Глава 22
Письмо Марияне послано на адрес Лидии Караджич в Элизабет-Норт. Он надеется, что в Элизабет-Норт только одна Караджич.
Ответ от Марияны приходит через два дня, но не в виде письма – на что он и не рассчитывал, он догадывается, какая мука для нее писать по-английски, – она звонит по телефону.
– Простите, я вас не навещаю, мистер Реймент, – говорит она, – но у нас тут всякие проблемы. Бланка – вы знаете Бланку – попадает в беду.
И следует длинная история о серебряной цепочке, которая даже не из настоящего серебра и которую можно купить за один доллар пятьдесят центов на китайском рынке. Какой-то лавочник, какой-то еврей обвиняет Бланку в том, что она взяла эту цепочку, хотя Бланка ее не брала, взяла ее подруга и сунула ей, а Бланка хотела положить цепочку обратно, но не успела; и еврей говорит, что эта цепочка, которая не из настоящего серебра, стоит сорок девять долларов девяносто пять центов и он хочет подать на нее за это в суд, в суд для несовершеннолетних. Так что теперь Бланка отказывается есть, отказывается ходить в школу, а у нее через неделю экзамены, сидит весь день в своей комнате, только вчера вечером разоделась и ушла куда-то и не говорит куда. А Мэл не знает, что делать, и она не знает, что делать. Так не знает ли он, Пол Реймент, кого-нибудь, с кем он может поговорить о Бланке, а тот, в свою очередь, поговорил бы с евреем, чтобы еврей не подавал в суд.
– Откуда вы знаете, что это еврей, Марияна? – спрашивает он.
– О’кей, еврей – не еврей, это неважно.
– Может быть, я еврей. Вы уверены, что я не еврей?
– О’кей, забудьте. У меня сорвалось с языка. Неважно. Вы не хотите со мной говорить, так и скажите – кончено.
– Безусловно, я хочу говорить. И безусловно, я хочу помочь. Для чего же я существую, как не для того, чтобы помогать? Расскажите мне детали. Расскажите, когда это случилось – эта история с серебряной цепочкой. И расскажите о подруге Бланки – той, с которой она была в магазине.
– Вот, у меня записано. «Магазин “Хеппен-станс”, – название она произносит раздельно, – на Рандл-Мэлл, управляющий – мистер Мэтьюз».
– А когда случилась эта история с «Хеппен-станс»?
– В пятницу. Днем в пятницу.
– А ее подруга?
– Бланка не хочет сказать имя подруги. Может быть, Трейси. Я не знаю.
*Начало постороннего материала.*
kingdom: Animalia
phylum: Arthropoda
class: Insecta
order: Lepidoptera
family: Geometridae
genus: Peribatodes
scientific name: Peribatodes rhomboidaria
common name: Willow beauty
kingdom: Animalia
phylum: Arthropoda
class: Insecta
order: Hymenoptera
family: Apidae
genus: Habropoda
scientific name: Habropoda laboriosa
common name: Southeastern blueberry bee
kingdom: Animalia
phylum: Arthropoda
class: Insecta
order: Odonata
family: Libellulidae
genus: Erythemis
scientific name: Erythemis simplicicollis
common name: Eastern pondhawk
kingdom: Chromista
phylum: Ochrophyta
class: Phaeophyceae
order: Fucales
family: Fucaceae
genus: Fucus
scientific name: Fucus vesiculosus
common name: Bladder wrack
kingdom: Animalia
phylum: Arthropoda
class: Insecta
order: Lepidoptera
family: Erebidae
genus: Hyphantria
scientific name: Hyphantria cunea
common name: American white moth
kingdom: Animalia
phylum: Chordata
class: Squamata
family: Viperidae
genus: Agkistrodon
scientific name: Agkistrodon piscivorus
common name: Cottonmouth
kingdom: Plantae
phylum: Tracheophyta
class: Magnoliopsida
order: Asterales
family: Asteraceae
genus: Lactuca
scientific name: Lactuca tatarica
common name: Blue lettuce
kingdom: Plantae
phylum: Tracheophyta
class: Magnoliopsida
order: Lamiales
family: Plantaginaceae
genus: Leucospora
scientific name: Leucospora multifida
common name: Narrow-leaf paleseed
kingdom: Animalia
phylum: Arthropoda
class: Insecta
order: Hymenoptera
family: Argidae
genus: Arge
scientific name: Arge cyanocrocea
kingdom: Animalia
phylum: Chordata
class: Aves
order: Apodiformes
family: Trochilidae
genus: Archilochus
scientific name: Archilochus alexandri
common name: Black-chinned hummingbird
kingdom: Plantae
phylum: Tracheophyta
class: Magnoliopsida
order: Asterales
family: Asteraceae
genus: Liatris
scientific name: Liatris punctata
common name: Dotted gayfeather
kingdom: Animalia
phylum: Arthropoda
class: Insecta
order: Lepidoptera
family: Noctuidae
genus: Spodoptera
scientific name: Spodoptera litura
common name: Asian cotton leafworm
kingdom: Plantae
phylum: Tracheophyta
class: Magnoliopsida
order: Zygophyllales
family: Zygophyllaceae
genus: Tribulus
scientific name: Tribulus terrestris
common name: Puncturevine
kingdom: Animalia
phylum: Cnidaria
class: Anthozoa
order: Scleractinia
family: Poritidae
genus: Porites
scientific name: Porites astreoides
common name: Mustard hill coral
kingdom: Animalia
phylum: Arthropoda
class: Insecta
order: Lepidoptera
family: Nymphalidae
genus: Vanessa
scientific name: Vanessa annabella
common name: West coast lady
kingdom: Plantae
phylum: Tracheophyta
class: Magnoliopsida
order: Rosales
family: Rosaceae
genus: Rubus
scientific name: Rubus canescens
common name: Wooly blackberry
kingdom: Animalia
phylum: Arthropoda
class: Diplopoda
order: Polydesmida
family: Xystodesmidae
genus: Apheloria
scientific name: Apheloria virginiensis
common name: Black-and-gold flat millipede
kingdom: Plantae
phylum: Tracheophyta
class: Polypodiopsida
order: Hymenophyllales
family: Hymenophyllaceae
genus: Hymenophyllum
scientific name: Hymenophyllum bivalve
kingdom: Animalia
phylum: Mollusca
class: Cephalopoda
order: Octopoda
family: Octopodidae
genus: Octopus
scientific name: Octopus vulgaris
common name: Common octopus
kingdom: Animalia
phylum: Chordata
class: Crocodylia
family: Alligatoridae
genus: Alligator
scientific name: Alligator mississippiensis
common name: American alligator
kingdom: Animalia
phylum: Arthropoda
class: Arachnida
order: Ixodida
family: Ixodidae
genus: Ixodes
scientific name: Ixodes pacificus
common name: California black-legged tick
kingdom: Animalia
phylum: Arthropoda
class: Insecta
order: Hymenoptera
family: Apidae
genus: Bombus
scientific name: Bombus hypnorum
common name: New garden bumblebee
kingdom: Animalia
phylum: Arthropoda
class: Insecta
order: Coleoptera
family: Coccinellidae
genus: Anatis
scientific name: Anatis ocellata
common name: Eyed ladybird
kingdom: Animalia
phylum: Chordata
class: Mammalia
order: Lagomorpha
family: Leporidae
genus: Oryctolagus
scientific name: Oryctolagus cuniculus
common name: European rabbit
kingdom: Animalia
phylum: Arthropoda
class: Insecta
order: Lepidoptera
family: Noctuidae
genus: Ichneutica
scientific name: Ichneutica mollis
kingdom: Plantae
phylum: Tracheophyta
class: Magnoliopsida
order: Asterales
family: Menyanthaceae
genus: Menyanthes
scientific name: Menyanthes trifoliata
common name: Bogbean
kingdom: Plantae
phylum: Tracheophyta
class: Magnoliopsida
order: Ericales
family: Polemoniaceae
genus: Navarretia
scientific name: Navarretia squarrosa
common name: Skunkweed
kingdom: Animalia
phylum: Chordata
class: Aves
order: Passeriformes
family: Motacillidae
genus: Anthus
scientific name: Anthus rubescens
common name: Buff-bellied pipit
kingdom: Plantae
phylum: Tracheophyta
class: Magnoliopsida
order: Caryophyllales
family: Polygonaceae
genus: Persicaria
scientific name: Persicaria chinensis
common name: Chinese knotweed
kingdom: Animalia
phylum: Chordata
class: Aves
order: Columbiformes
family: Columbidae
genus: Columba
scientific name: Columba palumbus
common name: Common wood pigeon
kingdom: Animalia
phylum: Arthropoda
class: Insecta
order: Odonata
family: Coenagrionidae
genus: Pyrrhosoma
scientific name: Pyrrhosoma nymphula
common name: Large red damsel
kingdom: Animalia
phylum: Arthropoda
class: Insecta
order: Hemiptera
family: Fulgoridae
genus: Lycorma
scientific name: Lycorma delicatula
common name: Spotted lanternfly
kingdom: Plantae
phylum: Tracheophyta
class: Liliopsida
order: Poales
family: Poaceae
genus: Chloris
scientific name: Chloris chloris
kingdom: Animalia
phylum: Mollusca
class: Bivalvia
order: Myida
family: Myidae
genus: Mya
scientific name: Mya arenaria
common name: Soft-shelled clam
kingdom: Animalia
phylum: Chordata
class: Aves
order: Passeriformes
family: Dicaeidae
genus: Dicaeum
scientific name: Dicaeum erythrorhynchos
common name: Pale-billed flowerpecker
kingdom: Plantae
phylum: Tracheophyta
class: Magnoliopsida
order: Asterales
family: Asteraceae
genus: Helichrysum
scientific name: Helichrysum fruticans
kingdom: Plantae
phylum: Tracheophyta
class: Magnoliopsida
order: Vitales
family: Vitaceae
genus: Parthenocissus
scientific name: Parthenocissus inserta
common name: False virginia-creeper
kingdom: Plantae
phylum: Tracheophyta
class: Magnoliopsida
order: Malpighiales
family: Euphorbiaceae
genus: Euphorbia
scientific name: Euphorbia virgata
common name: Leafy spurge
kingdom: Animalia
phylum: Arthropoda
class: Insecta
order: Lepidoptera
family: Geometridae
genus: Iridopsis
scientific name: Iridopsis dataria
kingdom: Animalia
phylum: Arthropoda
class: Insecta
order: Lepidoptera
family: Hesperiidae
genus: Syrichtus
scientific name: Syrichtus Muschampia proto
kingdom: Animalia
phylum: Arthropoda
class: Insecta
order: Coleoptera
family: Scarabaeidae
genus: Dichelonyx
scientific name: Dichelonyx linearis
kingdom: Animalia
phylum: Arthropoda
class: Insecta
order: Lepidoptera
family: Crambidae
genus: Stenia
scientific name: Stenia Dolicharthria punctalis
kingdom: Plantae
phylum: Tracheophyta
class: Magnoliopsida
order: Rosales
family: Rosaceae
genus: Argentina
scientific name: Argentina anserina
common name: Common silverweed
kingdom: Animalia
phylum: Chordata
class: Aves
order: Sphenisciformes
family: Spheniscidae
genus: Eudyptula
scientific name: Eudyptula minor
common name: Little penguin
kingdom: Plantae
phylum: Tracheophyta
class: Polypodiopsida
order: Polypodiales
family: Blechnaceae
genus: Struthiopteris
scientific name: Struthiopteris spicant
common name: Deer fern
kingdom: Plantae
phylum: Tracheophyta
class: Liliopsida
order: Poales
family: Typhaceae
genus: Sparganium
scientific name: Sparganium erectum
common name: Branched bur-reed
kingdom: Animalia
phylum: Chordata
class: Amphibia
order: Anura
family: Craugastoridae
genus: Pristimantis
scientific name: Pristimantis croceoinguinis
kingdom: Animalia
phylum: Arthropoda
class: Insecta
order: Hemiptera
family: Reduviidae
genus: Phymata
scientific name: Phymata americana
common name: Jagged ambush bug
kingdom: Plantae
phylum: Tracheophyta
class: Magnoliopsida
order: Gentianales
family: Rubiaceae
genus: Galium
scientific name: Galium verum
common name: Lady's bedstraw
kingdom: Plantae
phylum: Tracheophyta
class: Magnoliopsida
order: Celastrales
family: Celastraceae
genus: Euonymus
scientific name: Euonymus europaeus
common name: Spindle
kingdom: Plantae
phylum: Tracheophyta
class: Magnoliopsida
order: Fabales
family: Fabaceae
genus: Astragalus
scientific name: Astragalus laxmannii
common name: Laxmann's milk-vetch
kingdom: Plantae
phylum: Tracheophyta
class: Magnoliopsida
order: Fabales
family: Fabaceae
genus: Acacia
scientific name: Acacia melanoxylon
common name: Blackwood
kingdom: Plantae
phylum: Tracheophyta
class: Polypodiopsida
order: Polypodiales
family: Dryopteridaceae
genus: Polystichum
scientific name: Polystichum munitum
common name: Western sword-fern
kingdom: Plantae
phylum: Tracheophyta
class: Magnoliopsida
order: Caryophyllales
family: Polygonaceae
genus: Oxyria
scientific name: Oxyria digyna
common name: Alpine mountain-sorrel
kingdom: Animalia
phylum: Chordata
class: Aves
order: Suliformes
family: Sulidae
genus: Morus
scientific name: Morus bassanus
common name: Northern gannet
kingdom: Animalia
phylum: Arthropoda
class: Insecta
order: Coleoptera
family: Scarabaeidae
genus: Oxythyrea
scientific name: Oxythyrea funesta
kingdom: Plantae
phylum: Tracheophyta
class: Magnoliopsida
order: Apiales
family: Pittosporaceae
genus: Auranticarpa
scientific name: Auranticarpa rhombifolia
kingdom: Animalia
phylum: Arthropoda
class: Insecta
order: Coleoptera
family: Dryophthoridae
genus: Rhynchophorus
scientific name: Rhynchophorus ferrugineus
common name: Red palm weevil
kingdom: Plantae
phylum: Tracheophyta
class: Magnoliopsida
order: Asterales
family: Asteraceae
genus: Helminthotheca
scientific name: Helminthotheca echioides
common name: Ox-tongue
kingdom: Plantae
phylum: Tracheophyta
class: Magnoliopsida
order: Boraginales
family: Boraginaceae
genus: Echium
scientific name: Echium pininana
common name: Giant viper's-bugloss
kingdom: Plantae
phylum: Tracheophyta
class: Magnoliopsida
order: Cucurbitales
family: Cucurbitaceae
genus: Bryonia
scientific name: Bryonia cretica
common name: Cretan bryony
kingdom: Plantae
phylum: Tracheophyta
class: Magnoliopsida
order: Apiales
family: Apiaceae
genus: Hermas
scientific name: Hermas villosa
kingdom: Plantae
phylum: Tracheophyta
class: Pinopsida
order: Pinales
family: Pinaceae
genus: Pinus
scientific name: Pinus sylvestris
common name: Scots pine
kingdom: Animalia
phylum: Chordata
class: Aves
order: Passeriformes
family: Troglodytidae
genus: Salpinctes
– Давайте-ка посмотрим, что я могу сделать. У меня нет особого опыта в подобных делах, но я подумаю, что можно сделать. Как я могу с вами связаться?
– Вы можете позвонить, у вас есть мой телефон.
– Позвонить вам домой? Я думал, вы у вашей золовки. Я написал вам на адрес вашей золовки. Разве вы не получили мое письмо?
Следует долгая пауза.
– Все кончено, – наконец говорит Марияна. – Вы можете мне позвонить.
Что Марияне нужно – так это влиятельное лицо, а он не влиятельное лицо, он даже не уверен, что одобряет подобный феномен. Но, наверное, именно так делаются дела в Хорватии, поэтому ради Марияны и ради ее несчастной дочери, которая, несомненно, уже усвоила урок – быть более осторожной, когда крадешь вещи, – он готов попытаться. В конце концов, почему бы Марияне не верить в то, что человек с приятной фамилией Реймент, комфортабельным домом в фешенебельном районе города и лишними деньгами может повернуть события так, как не сможет автомеханик со смешной фамилией Йокич?
– Мистер Мэтьюз? – осведомляется он.
– Да.
– Могу я переговорить с вами наедине?
Однако «Хеппенстанс» не то место, где можно перемолвиться словечком наедине. Здесь самое большее пять квадратных метров. Плотно забитые стойки с одеждой, прилавок и кассовый аппарат, над головой гремит музыка – вот и все. Поэтому то, что он собирается сказать мистеру Мэтьюзу, придется говорить при всех.
– Здесь поймали девушку, совершившую кражу, – начинает он. – В прошлую пятницу. Бланку Йокич. Вы помните этот случай?
Мистер Мэтьюз, который либо еврей, либо нет и который до этого момента был сама любезность, прямо на глазах становится чопорным. Мистеру Мэтьюзу лет двадцать с небольшим, он высокий и стройный, у него широкие темные брови и обесцвеченные волосы, которые торчат сосульками.
– Меня зовут Пол Реймент, – представляется он. – Я друг семьи Йокич. Могу я кое-что рассказать о Бланке?
Мальчик – кто же он, как не мальчик? – осторожно кивает.